**REQUIREMENT:** Can you quote every line, word for word, from the first one below down to the line containing "part at (41, 33)", with both of those included?

**DATASET ENTRIES:**
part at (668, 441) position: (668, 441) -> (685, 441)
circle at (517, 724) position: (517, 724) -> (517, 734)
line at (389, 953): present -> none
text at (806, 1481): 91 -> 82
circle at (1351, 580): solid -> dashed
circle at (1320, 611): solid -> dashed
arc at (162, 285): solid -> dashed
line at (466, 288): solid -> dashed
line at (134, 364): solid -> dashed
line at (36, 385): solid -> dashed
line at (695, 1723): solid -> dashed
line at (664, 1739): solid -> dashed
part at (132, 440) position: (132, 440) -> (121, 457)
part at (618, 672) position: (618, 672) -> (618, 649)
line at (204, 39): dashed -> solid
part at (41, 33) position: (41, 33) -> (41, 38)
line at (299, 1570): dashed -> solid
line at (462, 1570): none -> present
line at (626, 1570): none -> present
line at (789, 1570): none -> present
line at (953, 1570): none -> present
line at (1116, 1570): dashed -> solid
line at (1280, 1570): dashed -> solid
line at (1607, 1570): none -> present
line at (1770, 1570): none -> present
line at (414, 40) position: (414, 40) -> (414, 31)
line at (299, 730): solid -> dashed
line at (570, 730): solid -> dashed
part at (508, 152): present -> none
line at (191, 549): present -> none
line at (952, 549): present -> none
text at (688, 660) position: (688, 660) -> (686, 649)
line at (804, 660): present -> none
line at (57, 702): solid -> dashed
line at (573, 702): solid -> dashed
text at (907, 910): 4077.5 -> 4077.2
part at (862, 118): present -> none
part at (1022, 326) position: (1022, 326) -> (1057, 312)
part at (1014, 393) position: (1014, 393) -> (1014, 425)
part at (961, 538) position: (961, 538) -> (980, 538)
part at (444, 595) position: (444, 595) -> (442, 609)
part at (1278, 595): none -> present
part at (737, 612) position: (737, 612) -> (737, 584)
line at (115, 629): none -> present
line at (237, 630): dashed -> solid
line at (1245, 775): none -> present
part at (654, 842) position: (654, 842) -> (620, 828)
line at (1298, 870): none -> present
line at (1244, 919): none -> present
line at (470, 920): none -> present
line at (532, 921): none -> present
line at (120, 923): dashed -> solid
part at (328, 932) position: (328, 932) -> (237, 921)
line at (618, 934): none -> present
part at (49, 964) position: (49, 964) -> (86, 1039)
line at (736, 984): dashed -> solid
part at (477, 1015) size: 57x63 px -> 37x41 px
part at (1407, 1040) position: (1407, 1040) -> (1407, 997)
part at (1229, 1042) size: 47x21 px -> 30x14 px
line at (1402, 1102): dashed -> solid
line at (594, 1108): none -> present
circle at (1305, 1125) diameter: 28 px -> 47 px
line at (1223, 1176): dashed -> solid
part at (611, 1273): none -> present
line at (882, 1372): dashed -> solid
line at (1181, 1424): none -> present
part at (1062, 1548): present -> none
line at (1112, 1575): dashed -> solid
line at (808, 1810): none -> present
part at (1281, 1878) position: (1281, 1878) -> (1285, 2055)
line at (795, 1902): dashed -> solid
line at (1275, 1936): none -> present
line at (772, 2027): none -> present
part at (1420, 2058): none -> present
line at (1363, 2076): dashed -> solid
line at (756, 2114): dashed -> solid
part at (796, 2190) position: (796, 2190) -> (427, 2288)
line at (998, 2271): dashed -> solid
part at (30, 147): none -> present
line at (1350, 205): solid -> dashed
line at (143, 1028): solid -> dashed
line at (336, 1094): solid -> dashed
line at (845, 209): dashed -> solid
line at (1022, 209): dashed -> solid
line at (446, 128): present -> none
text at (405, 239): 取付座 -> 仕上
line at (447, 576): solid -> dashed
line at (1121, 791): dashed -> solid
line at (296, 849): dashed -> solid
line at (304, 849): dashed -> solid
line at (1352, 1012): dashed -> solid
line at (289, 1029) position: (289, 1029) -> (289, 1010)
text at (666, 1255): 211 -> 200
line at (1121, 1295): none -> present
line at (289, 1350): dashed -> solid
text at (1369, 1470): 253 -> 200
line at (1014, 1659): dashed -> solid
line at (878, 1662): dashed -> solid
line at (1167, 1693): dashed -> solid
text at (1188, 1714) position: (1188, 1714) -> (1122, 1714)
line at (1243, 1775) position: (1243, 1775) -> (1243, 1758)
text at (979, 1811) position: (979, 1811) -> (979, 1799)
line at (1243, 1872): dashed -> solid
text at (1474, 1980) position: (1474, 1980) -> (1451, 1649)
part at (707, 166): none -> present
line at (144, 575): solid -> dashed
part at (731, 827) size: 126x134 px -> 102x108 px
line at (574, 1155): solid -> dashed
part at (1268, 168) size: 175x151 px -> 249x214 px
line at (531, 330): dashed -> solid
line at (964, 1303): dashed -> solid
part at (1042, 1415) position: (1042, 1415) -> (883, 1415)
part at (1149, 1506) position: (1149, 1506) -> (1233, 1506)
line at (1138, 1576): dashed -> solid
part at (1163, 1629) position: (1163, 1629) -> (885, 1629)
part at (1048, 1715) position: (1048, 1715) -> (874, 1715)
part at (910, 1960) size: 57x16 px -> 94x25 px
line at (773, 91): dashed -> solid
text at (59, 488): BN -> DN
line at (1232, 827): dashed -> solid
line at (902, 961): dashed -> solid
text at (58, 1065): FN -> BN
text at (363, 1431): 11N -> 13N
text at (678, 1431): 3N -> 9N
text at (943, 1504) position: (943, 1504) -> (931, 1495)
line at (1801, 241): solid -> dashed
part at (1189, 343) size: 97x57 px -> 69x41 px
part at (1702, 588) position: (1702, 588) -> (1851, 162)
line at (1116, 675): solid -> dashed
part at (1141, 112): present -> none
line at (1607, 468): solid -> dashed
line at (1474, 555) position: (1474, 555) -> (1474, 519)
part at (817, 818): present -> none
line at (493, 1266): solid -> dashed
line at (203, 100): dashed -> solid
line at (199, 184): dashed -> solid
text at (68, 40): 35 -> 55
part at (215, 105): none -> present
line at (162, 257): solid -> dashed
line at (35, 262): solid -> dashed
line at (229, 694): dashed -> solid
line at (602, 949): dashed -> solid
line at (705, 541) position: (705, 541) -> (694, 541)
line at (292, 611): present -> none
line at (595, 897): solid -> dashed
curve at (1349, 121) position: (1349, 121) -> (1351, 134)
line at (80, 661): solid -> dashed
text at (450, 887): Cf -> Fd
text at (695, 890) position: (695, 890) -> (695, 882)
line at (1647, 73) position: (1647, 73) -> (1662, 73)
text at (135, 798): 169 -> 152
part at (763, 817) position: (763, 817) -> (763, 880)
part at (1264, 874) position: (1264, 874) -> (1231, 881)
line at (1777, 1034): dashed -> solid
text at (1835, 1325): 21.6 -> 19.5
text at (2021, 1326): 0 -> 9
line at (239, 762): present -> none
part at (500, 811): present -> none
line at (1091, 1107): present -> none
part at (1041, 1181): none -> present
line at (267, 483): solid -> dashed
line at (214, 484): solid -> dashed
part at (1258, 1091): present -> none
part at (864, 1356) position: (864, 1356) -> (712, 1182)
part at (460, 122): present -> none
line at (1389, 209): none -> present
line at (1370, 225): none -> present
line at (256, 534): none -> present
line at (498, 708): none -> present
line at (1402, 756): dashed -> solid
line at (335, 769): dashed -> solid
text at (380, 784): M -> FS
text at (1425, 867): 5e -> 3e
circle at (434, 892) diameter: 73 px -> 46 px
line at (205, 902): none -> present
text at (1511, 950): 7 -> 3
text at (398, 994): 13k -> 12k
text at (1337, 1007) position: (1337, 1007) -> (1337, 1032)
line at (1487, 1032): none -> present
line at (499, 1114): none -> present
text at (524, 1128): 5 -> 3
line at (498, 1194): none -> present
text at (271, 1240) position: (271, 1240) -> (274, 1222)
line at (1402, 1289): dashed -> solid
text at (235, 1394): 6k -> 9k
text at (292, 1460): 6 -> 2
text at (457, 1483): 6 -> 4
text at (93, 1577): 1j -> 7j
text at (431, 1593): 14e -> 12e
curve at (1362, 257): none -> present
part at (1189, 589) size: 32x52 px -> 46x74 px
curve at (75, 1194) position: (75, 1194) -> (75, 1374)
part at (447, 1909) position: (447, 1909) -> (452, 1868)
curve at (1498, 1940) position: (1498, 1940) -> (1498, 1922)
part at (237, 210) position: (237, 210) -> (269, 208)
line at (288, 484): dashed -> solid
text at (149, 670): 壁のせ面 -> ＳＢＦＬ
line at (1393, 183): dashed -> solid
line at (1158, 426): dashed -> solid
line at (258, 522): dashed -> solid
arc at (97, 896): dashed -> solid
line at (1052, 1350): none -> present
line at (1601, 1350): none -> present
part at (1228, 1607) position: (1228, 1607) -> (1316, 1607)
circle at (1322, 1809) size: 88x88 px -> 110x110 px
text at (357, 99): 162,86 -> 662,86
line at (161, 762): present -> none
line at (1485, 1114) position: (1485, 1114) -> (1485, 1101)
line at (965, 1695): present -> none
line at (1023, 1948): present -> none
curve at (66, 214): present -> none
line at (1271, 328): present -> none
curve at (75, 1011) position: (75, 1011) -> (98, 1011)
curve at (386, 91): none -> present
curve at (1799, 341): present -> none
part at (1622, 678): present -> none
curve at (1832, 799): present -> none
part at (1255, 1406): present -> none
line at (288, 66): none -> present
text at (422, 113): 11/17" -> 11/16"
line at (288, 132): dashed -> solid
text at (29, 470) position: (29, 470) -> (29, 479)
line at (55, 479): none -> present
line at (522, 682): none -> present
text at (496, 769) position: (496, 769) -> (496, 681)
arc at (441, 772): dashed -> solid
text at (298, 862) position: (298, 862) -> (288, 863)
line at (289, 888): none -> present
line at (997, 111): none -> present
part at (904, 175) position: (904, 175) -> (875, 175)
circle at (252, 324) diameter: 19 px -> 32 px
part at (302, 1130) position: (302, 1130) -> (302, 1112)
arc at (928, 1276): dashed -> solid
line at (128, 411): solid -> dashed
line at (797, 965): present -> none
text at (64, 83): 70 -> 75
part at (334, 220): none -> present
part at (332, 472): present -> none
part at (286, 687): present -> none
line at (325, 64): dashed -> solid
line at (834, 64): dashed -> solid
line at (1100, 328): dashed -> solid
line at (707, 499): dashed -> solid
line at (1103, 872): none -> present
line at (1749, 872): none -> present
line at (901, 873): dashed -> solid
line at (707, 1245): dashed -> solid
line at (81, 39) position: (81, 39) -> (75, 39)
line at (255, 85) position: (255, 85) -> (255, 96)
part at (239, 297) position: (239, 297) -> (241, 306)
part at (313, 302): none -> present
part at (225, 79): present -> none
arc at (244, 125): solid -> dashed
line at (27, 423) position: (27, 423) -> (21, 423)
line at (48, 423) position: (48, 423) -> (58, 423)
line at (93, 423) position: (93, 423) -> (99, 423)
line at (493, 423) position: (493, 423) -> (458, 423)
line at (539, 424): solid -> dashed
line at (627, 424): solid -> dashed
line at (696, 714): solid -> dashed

**COMPLETE OUTPUT:**
part at (668, 441) position: (668, 441) -> (685, 441)
circle at (517, 724) position: (517, 724) -> (517, 734)
line at (389, 953): present -> none
text at (806, 1481): 91 -> 82
circle at (1351, 580): solid -> dashed
circle at (1320, 611): solid -> dashed
arc at (162, 285): solid -> dashed
line at (466, 288): solid -> dashed
line at (134, 364): solid -> dashed
line at (36, 385): solid -> dashed
line at (695, 1723): solid -> dashed
line at (664, 1739): solid -> dashed
part at (132, 440) position: (132, 440) -> (121, 457)
part at (618, 672) position: (618, 672) -> (618, 649)
line at (204, 39): dashed -> solid
part at (41, 33) position: (41, 33) -> (41, 38)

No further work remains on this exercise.